ABSTRACT

According to the conventional wisdom, the American “state” is small, weak, and decentralized. The U.S. is the welfare state laggard that has never quite caught up with its older siblings in western Europe. Americans stubbornly remain more market-oriented and more tax-averse than citizens of other advanced industrial democracies. Some attribute this to American political culture, most importantly its devotion to individualism, its distrust of government authority, and its commitment to equality of opportunity rather than equality of results. Others emphasize our fragmented political institutions, especially our distinctive combination of federalism, separation of powers, and bicameralism.
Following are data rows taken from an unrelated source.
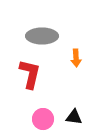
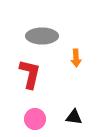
pink circle: moved 8 px left
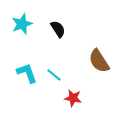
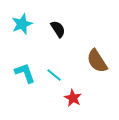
brown semicircle: moved 2 px left
cyan L-shape: moved 2 px left
red star: rotated 18 degrees clockwise
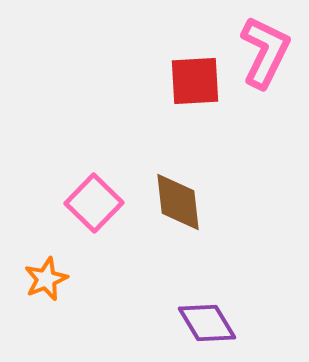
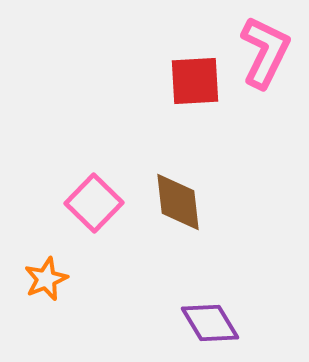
purple diamond: moved 3 px right
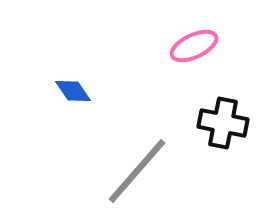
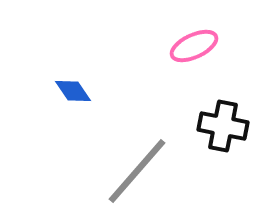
black cross: moved 3 px down
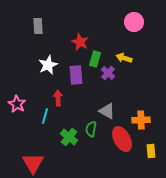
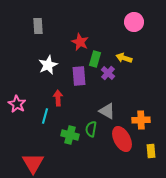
purple rectangle: moved 3 px right, 1 px down
green cross: moved 1 px right, 2 px up; rotated 24 degrees counterclockwise
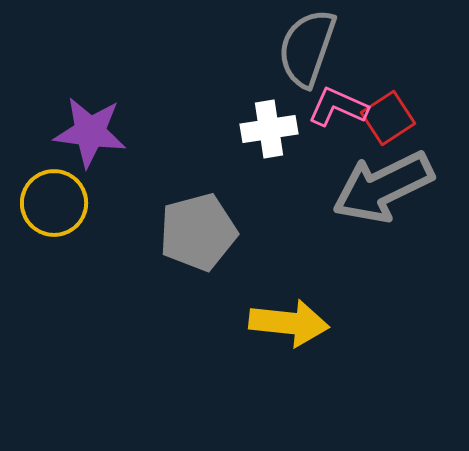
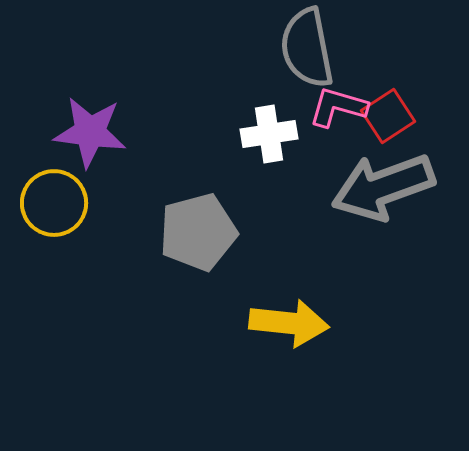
gray semicircle: rotated 30 degrees counterclockwise
pink L-shape: rotated 8 degrees counterclockwise
red square: moved 2 px up
white cross: moved 5 px down
gray arrow: rotated 6 degrees clockwise
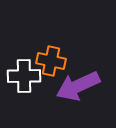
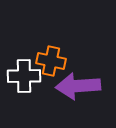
purple arrow: rotated 21 degrees clockwise
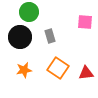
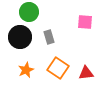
gray rectangle: moved 1 px left, 1 px down
orange star: moved 2 px right; rotated 14 degrees counterclockwise
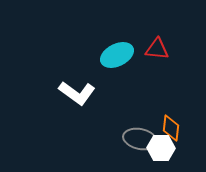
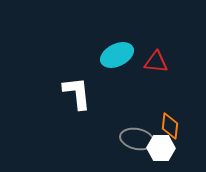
red triangle: moved 1 px left, 13 px down
white L-shape: rotated 132 degrees counterclockwise
orange diamond: moved 1 px left, 2 px up
gray ellipse: moved 3 px left
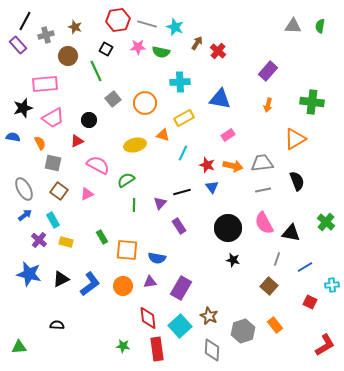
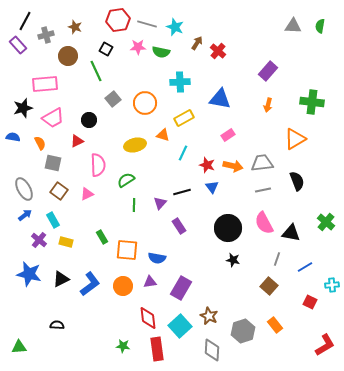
pink semicircle at (98, 165): rotated 60 degrees clockwise
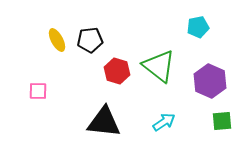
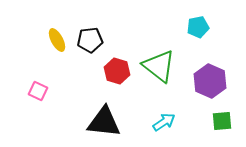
pink square: rotated 24 degrees clockwise
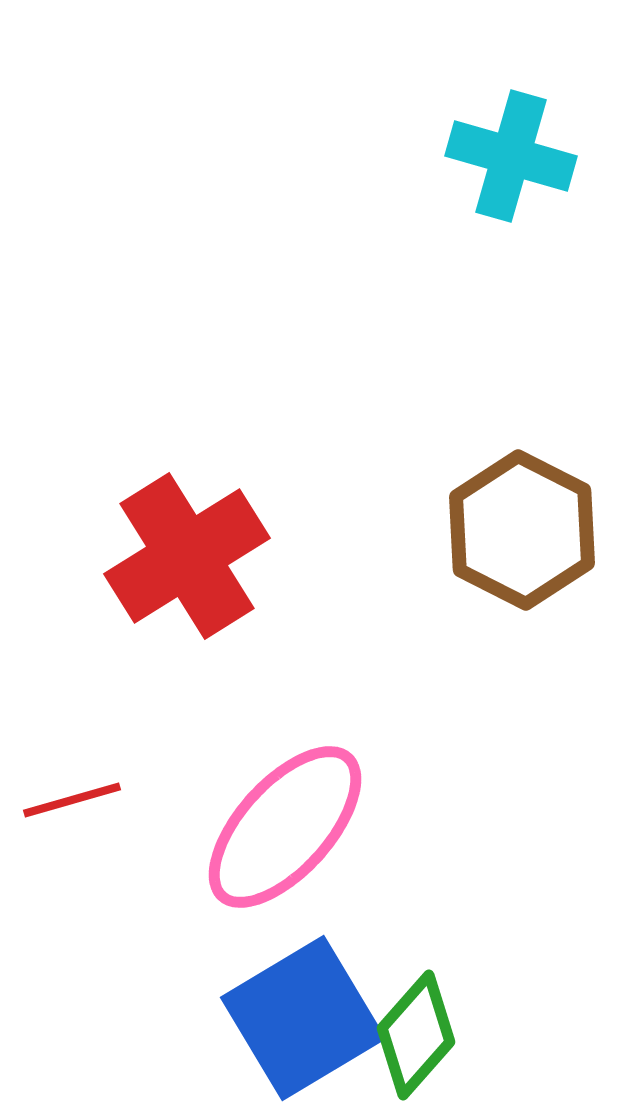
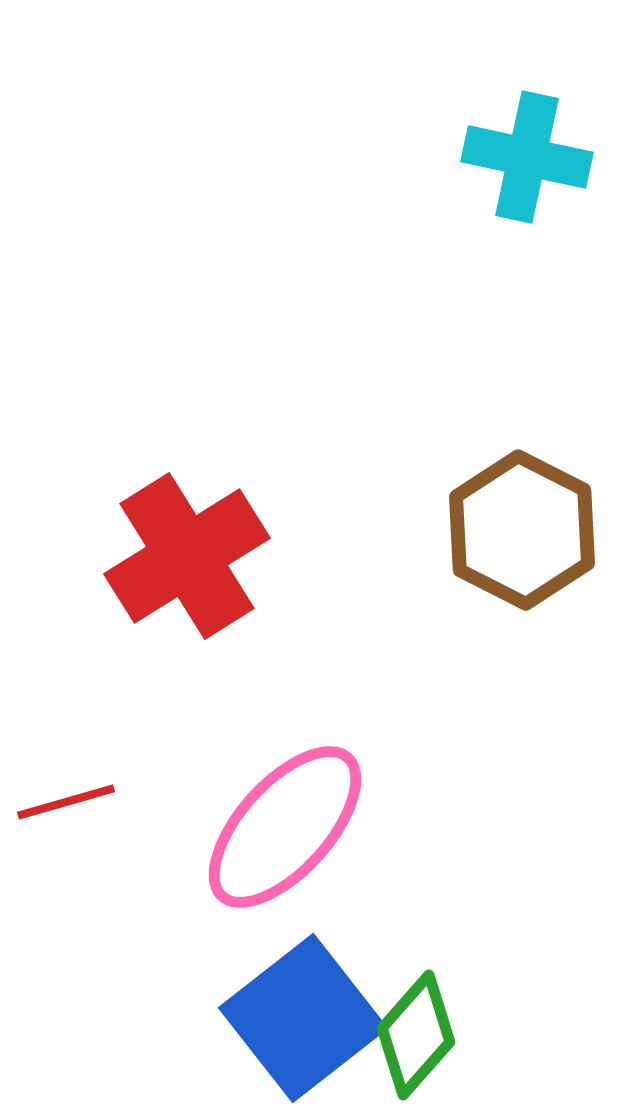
cyan cross: moved 16 px right, 1 px down; rotated 4 degrees counterclockwise
red line: moved 6 px left, 2 px down
blue square: rotated 7 degrees counterclockwise
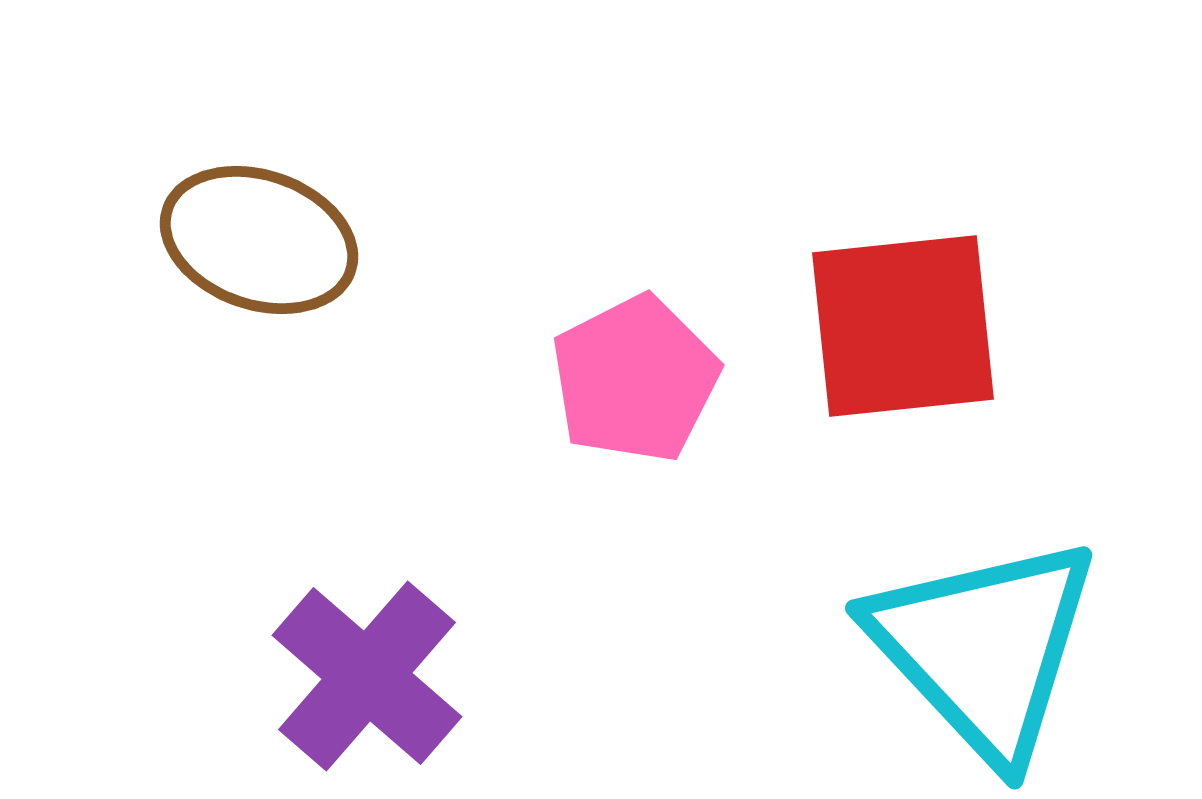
The extent to which American institutions and political culture reinforce each other makes it difficult to decide which of these two features is more important for explaining our predicament: our constitutional structure was designed to limit the authority of the central government, and our political culture provides no sustained impetus for major policy or constitutional change. Moreover, the conflict and inefficiencies created by our system of “separated institutions sharing power” no doubt increases distrust of government. As a result, those who favor a more assertive, European-style state usually call for both institutional reform—moving toward some form of parliamentary government and strengthening the authority of the national government over the states—and a new “public philosophy,” one more suitable for our “collectivist age.” Those who do not favor such changes, in contrast, celebrate “American exceptionalism” as a source of economic dynamism and a protector of our liberties.